Blood transfusions suppress the recipient’s immune system. This transfusion risk is called immunomodulation and appears, strong associates, to be caused by the presence of donor leukocytes in the transfused product.

Immunosuppression may lead to life-threatening events, such as multiple organ failure, increased risk of infection after surgery and/or diminished prospect of cure in patients with certain malignancies.

There is increasing evidence that allogeneic blood transfusions have a major impact on the immune system of patients undergoing surgery who require transfusion. Transfusion-associated immune suppression results in increased incidence of infection in transfused patients after trauma and surgery.

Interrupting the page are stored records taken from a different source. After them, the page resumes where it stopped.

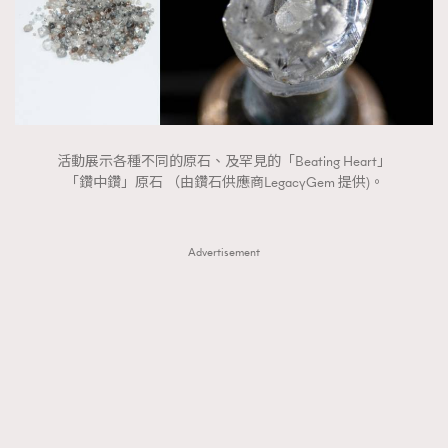
活動展示各種不同的原石、及罕見的「Beating Heart」
「鑽中鑽」原石 （由鑽石供應商LegacyGem 提供)。
Advertisement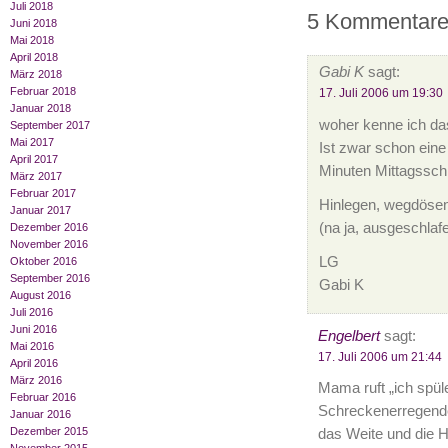
Juli 2018
5 Kommentare 
Juni 2018
Mai 2018
April 2018
Gabi K
sagt:
März 2018
Februar 2018
17. Juli 2006 um 19:30
Januar 2018
woher kenne ich da
September 2017
Mai 2017
Ist zwar schon eine 
April 2017
Minuten Mittagsschl
März 2017
Februar 2017
Hinlegen, wegdösen
Januar 2017
(na ja, ausgeschlafe
Dezember 2016
November 2016
LG
Oktober 2016
September 2016
Gabi K
August 2016
Juli 2016
Juni 2016
Engelbert
sagt:
Mai 2016
17. Juli 2006 um 21:44
April 2016
März 2016
Mama ruft „ich spüle
Februar 2016
Schreckenerregende
Januar 2016
Dezember 2015
das Weite und die Ha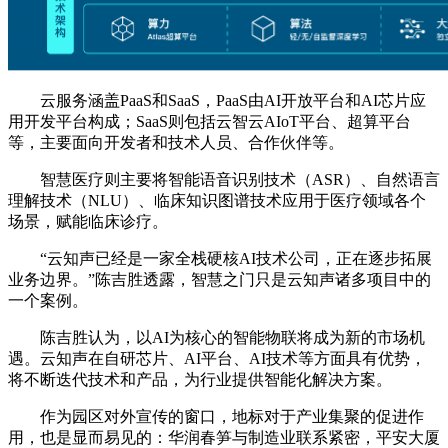
云服务涵盖PaaS和SaaS，PaaS由AI开放平台和AI芯片应
用开发平台构成；SaaS则包括云智云AIoT平台、超算平台
等，主要面向开发者和技术人员、合作伙伴等。
智慧医疗则主要将智能语音识别技术（ASR）、自然语言
理解技术（NLU）、临床知识图谱技术应用于医疗领域各个
场景，赋能临床诊疗。
“云知声已经是一家全栈硬核AI技术公司，正在逐步拓展
业务边界。”陈吉胜透露，智慧之门只是云知声诸多项目中的
一个案例。
陈吉胜认为，以AI为核心的智能物联将成为新的市场机
遇。云知声在自研芯片、AI平台、AI技术等方面具有优势，
将不断迭代技术和产品，为行业提供智能化解决方案。
作为园区对外宣传的窗口，地标对于产业集聚的促进作
用，也是显而易见的：华润春笋与制造业联系紧密，平安大厦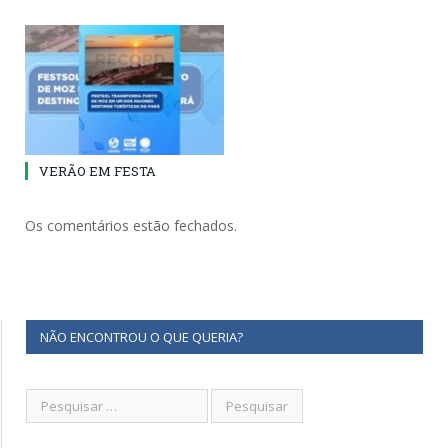
VERÃO EM FESTA
Os comentários estão fechados.
NÃO ENCONTROU O QUE QUERIA?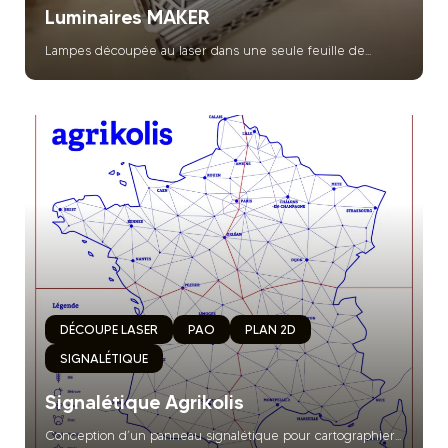
Luminaires MAKER
Lampes découpée au laser dans une seule feuille de...
DÉCOUPE LASER
PAO
PLAN 2D
SIGNALÉTIQUE
Signalétique Agrikolis
Conception d’un panneau signalétique pour cartographier...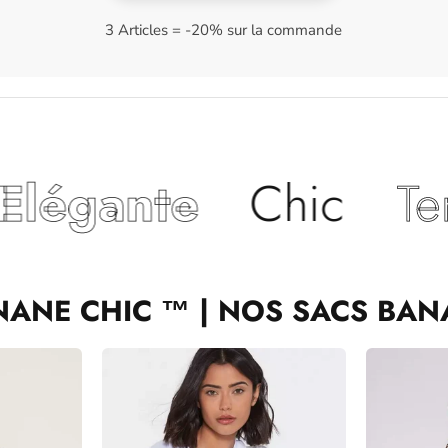
3 Articles = -20% sur la commande
Chic
Tendance
NANE CHIC ™ | NOS SACS BAN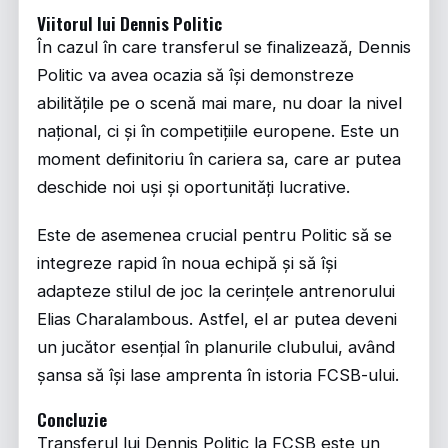
Viitorul lui Dennis Politic
În cazul în care transferul se finalizează, Dennis
Politic va avea ocazia să își demonstreze
abilitățile pe o scenă mai mare, nu doar la nivel
național, ci și în competițiile europene. Este un
moment definitoriu în cariera sa, care ar putea
deschide noi uși și oportunități lucrative.
Este de asemenea crucial pentru Politic să se
integreze rapid în noua echipă și să își
adapteze stilul de joc la cerințele antrenorului
Elias Charalambous. Astfel, el ar putea deveni
un jucător esențial în planurile clubului, având
șansa să își lase amprenta în istoria FCSB-ului.
Concluzie
Transferul lui Dennis Politic la FCSB este un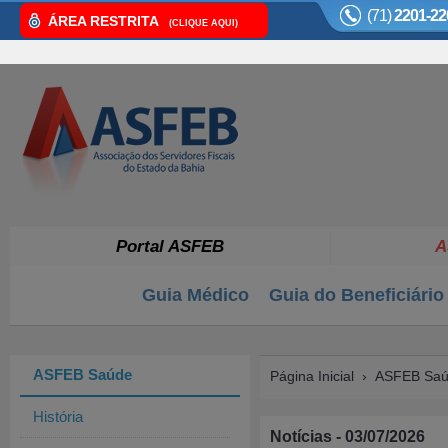
(71)
2201-22
ÁREA RESTRITA
(CLIQUE AQUI)
Portal ASFEB
A
Guia Médico
Guia do Beneficiário
ASFEB Saúde
Página Inicial
›
ASFEB Sa
História
Notícias - 03/07/2026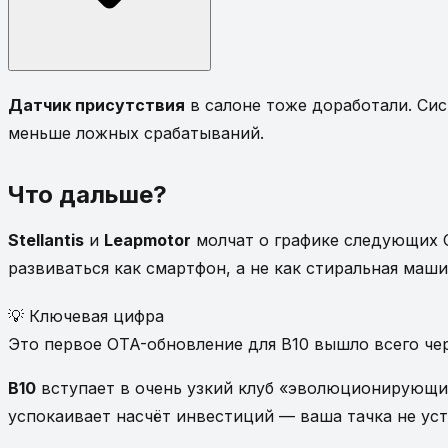
Датчик присутствия
в салоне тоже доработали. Сис
меньше ложных срабатываний.
Что дальше?
Stellantis
и
Leapmotor
молчат о графике следующих O
развиваться как смартфон, а не как стиральная маши
💡 Ключевая цифра
Это первое OTA-обновление для B10 вышло всего ч
B10
вступает в очень узкий клуб «эволюционирующих
успокаивает насчёт инвестиций — ваша тачка не уста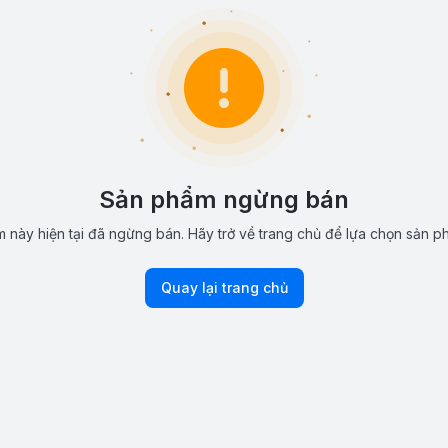
Sản phẩm ngừng bán
 này hiện tại đã ngừng bán. Hãy trở về trang chủ để lựa chọn sản p
Quay lại trang chủ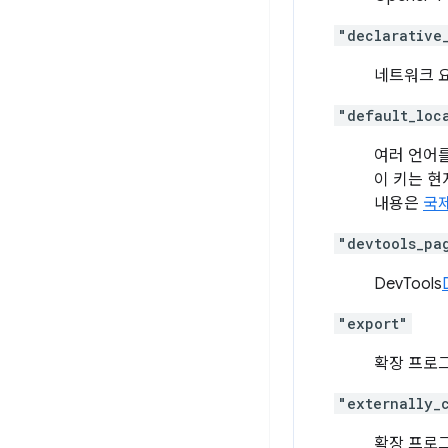
"declarative
네트워크 
"default_loc
여러 언어를
이 키는 
내용은
국
"devtools_pa
DevTools
"export"
확장 프로
"externally_
확장 프로그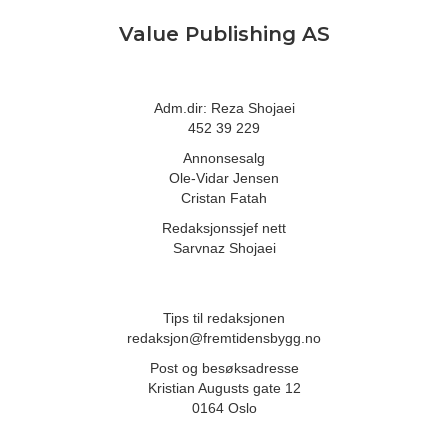
Value Publishing AS
Adm.dir: Reza Shojaei
452 39 229
Annonsesalg
Ole-Vidar Jensen
Cristan Fatah
Redaksjonssjef nett
Sarvnaz Shojaei
Tips til redaksjonen
redaksjon@fremtidensbygg.no
Post og besøksadresse
Kristian Augusts gate 12
0164 Oslo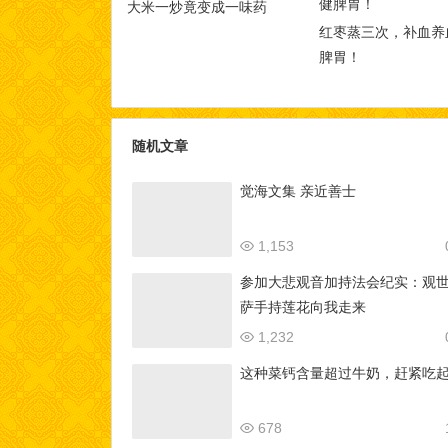
大米一炒竟变成一味药
红枣蒸三次，补血养
脾胃！
随机文章
觉海文集 亲近善士
1,153
参加大悲观音加持法会纪实：观
萨手持莲花向我走来
1,232
这种菜钙含量超过牛奶，赶紧吃
678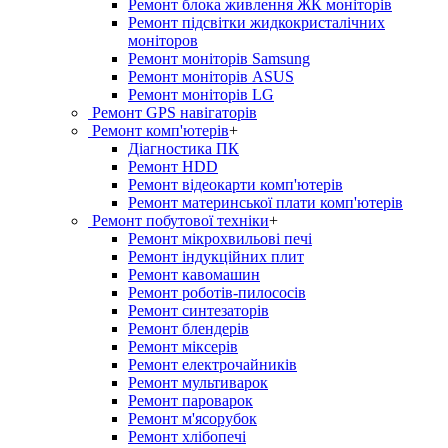
Ремонт блока живлення ЖК моніторів
Ремонт підсвітки жидкокристалічних
моніторов
Ремонт моніторів Samsung
Ремонт моніторів ASUS
Ремонт моніторів LG
Ремонт GPS навігаторів
Ремонт комп'ютерів
+
Діагностика ПК
Ремонт HDD
Ремонт відеокарти комп'ютерів
Ремонт материнської плати комп'ютерів
Ремонт побутової техніки
+
Ремонт мікрохвильові печі
Ремонт індукційних плит
Ремонт кавомашин
Ремонт роботів-пилососів
Ремонт синтезаторів
Ремонт блендерiв
Ремонт мiксерiв
Ремонт електрочайників
Ремонт мультиварок
Ремонт пароварок
Ремонт м'ясорубок
Ремонт хлiбопечi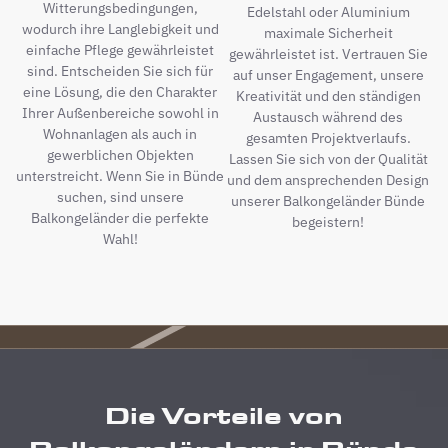
Witterungsbedingungen,
Edelstahl oder Aluminium
wodurch ihre Langlebigkeit und
maximale Sicherheit
einfache Pflege gewährleistet
gewährleistet ist. Vertrauen Sie
sind. Entscheiden Sie sich für
auf unser Engagement, unsere
eine Lösung, die den Charakter
Kreativität und den ständigen
Ihrer Außenbereiche sowohl in
Austausch während des
Wohnanlagen als auch in
gesamten Projektverlaufs.
gewerblichen Objekten
Lassen Sie sich von der Qualität
unterstreicht. Wenn Sie in Bünde
und dem ansprechenden Design
suchen, sind unsere
unserer Balkongeländer Bünde
Balkongeländer die perfekte
begeistern!
Wahl!
Die Vorteile von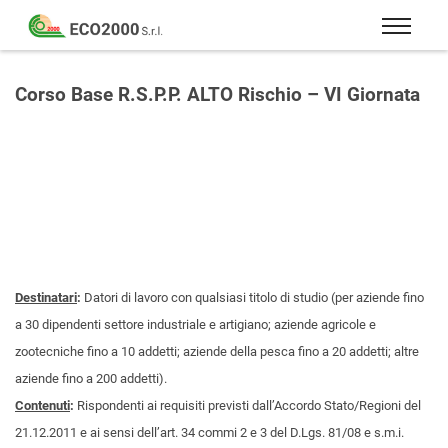
Eco
2000
Formazione
Srl
e
Corso Base R.S.P.P. ALTO Rischio – VI Giornata
consulenza
per
la
sicurezza
sul
lavoro
–
D.Lgs
Destinatari
:
Datori di lavoro con qualsiasi titolo di studio (per aziende fino
81/08
a 30 dipendenti settore industriale e artigiano; aziende agricole e
zootecniche fino a 10 addetti; aziende della pesca fino a 20 addetti; altre
aziende fino a 200 addetti).
Contenuti
:
Rispondenti ai requisiti previsti dall’Accordo Stato/Regioni del
21.12.2011 e ai sensi dell’art. 34 commi 2 e 3 del D.Lgs. 81/08 e s.m.i.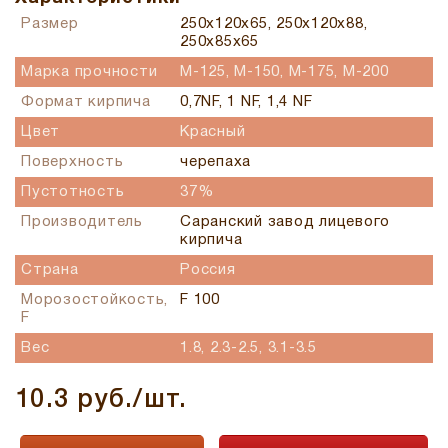
Размер
250x120x65, 250x120x88,
250x85x65
Марка прочности
М-125, М-150, М-175, М-200
Формат кирпича
0,7NF, 1 NF, 1,4 NF
Цвет
Красный
Поверхность
черепаха
Пустотность
37%
Производитель
Саранский завод лицевого
кирпича
Страна
Россия
Морозостойкость,
F 100
F
Вес
1.8, 2.3-2.5, 3.1-3.5
10.3 руб./шт.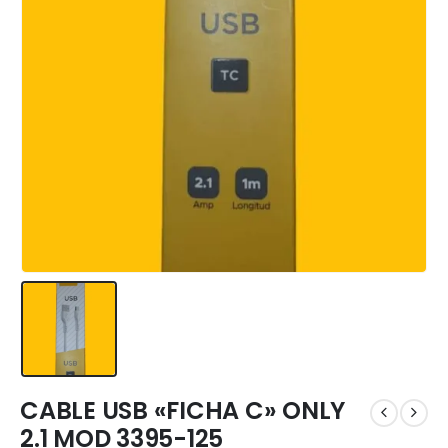
CABLE USB «FICHA C» ONLY
2.1 MOD 3395-125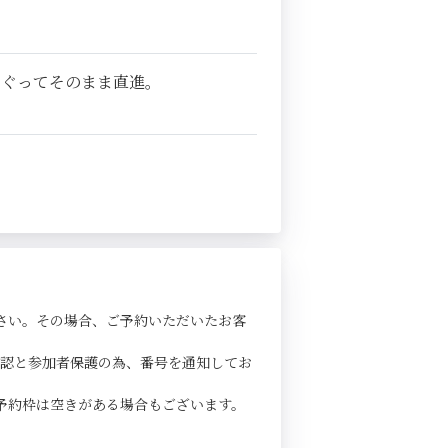
くぐってそのまま直進。
さい。その場合、ご予約いただいたお客
確認と参加者保護の為、番号を通知してお
予約枠は空きがある場合もございます。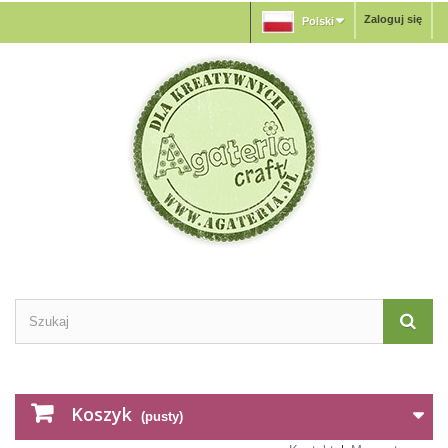
Zaloguj się
Polski
Koszyk
(pusty)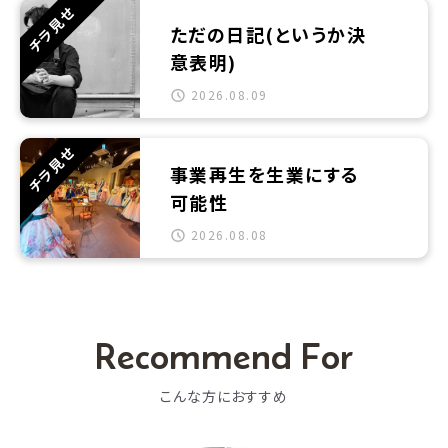
チラ見せ
ただの日記(というか決
意表明)
2026.08.09
チラ見せ
事業再生を生業にする
可能性
2026.08.08
Recommend For
こんな方におすすめ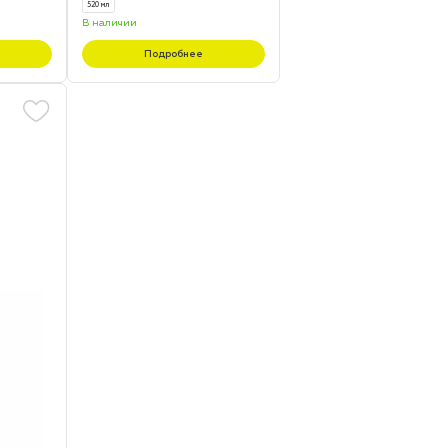
520 мл
В наличии
Подробнее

Animal as well as clinical studies have shown that leukocyte reduction by filtration of blood components reduces transfusion associated immunosuppression expressed as a reduction in postoperative infection rates.

Figure 1. Leukocyte Reduced Blood Decreases Complications In Surgery

Figure 1


 

Figure 1 illustrates the significant reduction in postoperative infectious complications, in colorectal surgery patients, when leukocyte reduced blood is used compared with non-leukocyte reduced blood in three conditions:

  • Wound infection
  • Reoperation
  • Pneumonia

Adapted from Jensen et al 6

Figure 2. Mortality Rates are Lower When Leukocyte Reduced Blood Is Used


Figure 2 illustrates leukocyte reduction results in a significant reduction of the mortality in patients undergoing cardiac surgery.

Adapted from van de Watering et al 8

Other clinical studies recently reported the use of leukocyte reduced blood components along with other leukocyte reduction techniques contributed to reducing the length of stay by one day for cardiac surgery patients in the low mortality risk category.